Sun Microsystems, Inc.  Sun System Handbook - ISO 3.4 June 2011 Internal/Partner Edition
   Home | Current Systems | Former STK Products | EOL Systems | Components | General Info | Search | Feedback

Asset ID: 1-72-1017926.1
Update Date:2010-07-15
Keywords:

Solution Type  Problem Resolution Sure

Solution  1017926.1 :   Sun Fire[TM] 3800-6800: Troubleshooting NCPQ_TO errors  


Related Items
  • Sun Fire 3800 Server
  •  
  • Sun Fire 6800 Server
  •  
  • Sun Fire 4800 Server
  •  
Related Categories
  • GCS>Sun Microsystems>Servers>Midrange Servers
  •  

PreviouslyPublishedAs
229185


Applies to:

Sun Fire 3800 Server
Sun Fire 4800 Server
Sun Fire 6800 Server
All Platforms

Symptoms

Description:

This document aids in troubleshooting Non-Cacheable Pending Queue Time Outs (NCPQ_TO) on Sun Fire 3800/4800/4810/6800 systems.  NCPQ_TOs occur when data requests in Non-Cacheable address space do not complete a transaction. Non-Cacheable addresses space is Safari Device config and I/O address space.

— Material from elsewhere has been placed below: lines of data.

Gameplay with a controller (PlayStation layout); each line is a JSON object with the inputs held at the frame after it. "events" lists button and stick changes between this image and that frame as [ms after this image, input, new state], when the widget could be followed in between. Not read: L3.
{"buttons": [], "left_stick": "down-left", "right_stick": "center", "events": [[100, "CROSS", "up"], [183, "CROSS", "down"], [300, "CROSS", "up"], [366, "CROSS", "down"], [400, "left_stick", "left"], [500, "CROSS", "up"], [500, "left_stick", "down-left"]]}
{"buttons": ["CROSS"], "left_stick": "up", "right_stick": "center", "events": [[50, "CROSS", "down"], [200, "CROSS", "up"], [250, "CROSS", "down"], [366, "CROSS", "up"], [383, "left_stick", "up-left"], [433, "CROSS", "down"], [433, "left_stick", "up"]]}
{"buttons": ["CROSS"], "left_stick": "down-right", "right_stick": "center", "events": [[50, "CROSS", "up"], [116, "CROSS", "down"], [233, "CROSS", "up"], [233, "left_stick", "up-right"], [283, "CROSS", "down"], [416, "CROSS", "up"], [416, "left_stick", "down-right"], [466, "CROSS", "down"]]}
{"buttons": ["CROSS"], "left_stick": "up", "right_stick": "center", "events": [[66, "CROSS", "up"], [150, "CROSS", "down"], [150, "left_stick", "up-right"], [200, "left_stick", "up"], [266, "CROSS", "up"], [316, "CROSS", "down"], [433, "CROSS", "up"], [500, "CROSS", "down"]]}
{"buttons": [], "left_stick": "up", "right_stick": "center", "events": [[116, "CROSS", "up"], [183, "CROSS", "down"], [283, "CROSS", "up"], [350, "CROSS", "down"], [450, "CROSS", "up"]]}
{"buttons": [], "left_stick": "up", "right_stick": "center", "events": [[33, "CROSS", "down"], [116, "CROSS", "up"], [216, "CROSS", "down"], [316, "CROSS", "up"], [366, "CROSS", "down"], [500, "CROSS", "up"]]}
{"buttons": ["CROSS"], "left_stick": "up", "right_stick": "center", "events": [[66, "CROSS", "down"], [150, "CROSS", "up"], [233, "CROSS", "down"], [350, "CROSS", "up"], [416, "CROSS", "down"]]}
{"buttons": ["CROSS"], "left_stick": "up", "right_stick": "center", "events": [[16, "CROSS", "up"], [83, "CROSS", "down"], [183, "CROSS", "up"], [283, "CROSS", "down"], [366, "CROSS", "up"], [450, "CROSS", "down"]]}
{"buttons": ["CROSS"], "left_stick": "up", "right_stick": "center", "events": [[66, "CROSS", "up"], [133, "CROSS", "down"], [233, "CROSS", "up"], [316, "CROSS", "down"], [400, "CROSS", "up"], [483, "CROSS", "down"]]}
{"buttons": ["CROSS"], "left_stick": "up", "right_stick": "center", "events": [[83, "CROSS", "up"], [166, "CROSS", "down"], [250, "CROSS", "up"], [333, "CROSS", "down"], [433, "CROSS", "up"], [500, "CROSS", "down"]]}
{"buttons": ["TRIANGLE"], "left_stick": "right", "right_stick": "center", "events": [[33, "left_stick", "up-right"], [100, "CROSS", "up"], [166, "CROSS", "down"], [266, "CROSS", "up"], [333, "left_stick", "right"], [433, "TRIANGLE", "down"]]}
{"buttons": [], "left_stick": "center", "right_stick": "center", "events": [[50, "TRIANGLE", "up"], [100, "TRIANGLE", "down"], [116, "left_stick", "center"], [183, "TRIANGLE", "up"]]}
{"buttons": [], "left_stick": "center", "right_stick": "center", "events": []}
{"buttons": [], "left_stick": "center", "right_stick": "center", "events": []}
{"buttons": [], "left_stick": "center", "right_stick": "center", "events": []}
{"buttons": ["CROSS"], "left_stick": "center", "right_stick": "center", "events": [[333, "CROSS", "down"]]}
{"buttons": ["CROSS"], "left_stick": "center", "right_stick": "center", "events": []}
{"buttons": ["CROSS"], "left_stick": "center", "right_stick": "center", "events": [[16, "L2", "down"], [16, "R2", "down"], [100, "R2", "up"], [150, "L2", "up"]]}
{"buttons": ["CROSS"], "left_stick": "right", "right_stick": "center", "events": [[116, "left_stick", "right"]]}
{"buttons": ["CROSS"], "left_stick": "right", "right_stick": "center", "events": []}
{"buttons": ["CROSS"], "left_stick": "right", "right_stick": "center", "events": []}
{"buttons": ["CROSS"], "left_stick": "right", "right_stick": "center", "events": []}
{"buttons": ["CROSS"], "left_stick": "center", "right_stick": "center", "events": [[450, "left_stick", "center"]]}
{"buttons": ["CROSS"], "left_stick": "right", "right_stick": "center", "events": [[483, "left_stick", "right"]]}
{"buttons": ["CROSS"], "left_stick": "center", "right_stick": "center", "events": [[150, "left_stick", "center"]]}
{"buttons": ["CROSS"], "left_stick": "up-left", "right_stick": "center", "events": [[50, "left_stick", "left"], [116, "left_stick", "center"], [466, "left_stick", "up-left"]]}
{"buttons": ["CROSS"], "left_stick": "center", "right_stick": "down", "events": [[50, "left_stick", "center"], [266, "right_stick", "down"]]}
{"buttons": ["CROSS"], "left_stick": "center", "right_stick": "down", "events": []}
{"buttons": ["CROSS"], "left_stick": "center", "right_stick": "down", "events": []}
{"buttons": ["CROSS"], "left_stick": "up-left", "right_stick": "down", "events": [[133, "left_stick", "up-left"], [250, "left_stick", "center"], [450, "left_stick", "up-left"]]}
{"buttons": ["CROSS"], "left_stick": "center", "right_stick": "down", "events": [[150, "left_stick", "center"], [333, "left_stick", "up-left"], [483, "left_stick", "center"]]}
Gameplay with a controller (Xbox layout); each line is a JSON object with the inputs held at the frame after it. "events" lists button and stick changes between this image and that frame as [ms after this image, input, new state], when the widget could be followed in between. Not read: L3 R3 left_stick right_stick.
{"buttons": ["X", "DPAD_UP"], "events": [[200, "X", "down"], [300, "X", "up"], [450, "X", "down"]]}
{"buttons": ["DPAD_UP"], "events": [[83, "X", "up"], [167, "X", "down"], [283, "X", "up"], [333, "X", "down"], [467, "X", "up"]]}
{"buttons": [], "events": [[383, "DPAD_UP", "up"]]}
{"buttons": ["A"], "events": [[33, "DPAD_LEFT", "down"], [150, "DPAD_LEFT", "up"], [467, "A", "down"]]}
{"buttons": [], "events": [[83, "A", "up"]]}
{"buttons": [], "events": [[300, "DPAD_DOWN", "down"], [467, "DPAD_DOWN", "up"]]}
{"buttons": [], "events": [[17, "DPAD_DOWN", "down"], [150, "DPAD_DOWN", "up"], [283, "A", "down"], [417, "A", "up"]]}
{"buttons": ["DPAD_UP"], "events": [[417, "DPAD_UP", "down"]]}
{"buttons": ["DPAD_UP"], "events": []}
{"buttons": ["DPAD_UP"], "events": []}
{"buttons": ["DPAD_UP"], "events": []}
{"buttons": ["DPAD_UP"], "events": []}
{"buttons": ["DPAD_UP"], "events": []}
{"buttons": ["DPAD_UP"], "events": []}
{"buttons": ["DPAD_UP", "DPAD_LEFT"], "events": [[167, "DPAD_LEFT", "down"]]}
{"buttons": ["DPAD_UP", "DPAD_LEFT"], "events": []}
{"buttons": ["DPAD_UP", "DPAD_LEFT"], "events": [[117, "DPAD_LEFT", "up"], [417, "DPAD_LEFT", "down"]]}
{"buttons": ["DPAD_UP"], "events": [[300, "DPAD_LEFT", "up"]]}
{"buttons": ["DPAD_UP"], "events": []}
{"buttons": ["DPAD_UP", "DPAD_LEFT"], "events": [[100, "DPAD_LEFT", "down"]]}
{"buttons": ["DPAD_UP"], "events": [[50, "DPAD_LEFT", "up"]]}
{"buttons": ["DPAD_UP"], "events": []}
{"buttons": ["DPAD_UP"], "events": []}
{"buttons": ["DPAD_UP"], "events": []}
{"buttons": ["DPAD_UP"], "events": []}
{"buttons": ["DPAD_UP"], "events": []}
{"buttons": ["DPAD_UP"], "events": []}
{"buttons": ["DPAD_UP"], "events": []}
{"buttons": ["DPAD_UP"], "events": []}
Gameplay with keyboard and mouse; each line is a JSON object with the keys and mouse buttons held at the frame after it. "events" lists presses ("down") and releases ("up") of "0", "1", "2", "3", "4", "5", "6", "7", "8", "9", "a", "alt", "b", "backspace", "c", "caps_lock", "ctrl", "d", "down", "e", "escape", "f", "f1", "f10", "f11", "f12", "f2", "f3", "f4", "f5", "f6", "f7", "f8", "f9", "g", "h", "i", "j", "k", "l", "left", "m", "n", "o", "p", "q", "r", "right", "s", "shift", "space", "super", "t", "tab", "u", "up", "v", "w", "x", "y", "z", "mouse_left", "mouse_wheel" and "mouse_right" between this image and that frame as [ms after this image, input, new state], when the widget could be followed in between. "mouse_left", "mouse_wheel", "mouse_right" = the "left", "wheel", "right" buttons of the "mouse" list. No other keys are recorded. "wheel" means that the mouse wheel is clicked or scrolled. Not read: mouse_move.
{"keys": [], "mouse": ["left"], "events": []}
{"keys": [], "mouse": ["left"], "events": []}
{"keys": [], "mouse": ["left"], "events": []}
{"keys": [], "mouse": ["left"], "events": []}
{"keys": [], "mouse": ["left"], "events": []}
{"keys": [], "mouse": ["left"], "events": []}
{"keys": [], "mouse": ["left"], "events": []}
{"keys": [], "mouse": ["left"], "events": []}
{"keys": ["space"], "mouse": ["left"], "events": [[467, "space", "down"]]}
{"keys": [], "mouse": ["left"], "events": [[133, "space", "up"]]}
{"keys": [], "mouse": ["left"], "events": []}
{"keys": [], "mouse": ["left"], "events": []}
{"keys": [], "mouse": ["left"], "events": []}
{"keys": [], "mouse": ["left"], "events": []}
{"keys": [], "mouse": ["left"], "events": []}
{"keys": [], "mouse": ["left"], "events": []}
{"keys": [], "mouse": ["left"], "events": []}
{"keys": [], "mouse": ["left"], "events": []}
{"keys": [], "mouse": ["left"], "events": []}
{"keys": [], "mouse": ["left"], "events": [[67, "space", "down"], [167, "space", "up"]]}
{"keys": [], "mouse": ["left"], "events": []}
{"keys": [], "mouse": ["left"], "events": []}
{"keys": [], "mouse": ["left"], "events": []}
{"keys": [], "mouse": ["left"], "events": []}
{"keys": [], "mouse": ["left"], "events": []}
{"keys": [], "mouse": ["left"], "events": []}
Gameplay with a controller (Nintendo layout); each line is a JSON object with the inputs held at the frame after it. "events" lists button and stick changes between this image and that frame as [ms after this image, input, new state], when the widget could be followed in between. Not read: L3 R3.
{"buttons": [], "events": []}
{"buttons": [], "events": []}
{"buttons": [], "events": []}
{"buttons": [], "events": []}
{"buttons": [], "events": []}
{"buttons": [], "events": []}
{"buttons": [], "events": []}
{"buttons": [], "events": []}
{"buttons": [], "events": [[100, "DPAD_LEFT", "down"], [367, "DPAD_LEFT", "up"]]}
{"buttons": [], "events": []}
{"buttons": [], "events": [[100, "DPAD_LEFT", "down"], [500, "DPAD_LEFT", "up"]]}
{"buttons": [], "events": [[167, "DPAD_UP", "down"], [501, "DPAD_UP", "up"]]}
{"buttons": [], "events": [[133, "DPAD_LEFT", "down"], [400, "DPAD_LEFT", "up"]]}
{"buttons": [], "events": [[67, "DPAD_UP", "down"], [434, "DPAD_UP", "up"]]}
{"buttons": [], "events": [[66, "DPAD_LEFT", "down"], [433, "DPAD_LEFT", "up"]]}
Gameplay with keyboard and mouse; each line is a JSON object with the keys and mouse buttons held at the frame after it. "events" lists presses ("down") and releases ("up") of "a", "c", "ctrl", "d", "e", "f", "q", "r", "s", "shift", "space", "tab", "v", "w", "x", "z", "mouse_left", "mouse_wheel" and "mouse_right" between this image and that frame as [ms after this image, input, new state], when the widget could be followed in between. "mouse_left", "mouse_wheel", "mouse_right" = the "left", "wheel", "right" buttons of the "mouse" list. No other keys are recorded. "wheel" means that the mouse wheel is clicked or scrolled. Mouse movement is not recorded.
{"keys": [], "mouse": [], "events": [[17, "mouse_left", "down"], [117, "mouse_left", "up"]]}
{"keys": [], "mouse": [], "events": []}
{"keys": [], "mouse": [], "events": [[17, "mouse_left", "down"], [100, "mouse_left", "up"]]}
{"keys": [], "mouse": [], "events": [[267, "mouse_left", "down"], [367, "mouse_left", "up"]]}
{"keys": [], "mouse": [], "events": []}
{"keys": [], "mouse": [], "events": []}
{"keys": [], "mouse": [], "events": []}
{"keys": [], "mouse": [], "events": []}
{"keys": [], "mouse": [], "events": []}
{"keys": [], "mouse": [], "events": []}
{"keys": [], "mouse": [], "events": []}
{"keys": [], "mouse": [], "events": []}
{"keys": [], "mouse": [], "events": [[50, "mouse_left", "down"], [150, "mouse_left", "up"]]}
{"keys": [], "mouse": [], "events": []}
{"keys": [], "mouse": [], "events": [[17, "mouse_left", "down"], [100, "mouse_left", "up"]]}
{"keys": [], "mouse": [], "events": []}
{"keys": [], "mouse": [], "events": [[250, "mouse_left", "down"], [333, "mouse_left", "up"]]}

In most situations this is a type of error that requires Support Services to be engaged in order to be resolved.  Please review the document to see if the resolution to this issue is available within, but if not, you will likely be required to log a Service Request with Support Services to get resolution.  Please mention this article when logging the Service Request.

Symptoms:

Error messages indicating a NCPQ_TO occurred are seen on the Domain Console.  The error messages are also stored in the Domain Console Buffer and can be retrieved by the Sun Fire System Controller (SC) command showlogs.  If a loghost is configured, the error messages are stored on the loghost.  NCPQ_TOs can occur during normal operation of the Domain or during POST.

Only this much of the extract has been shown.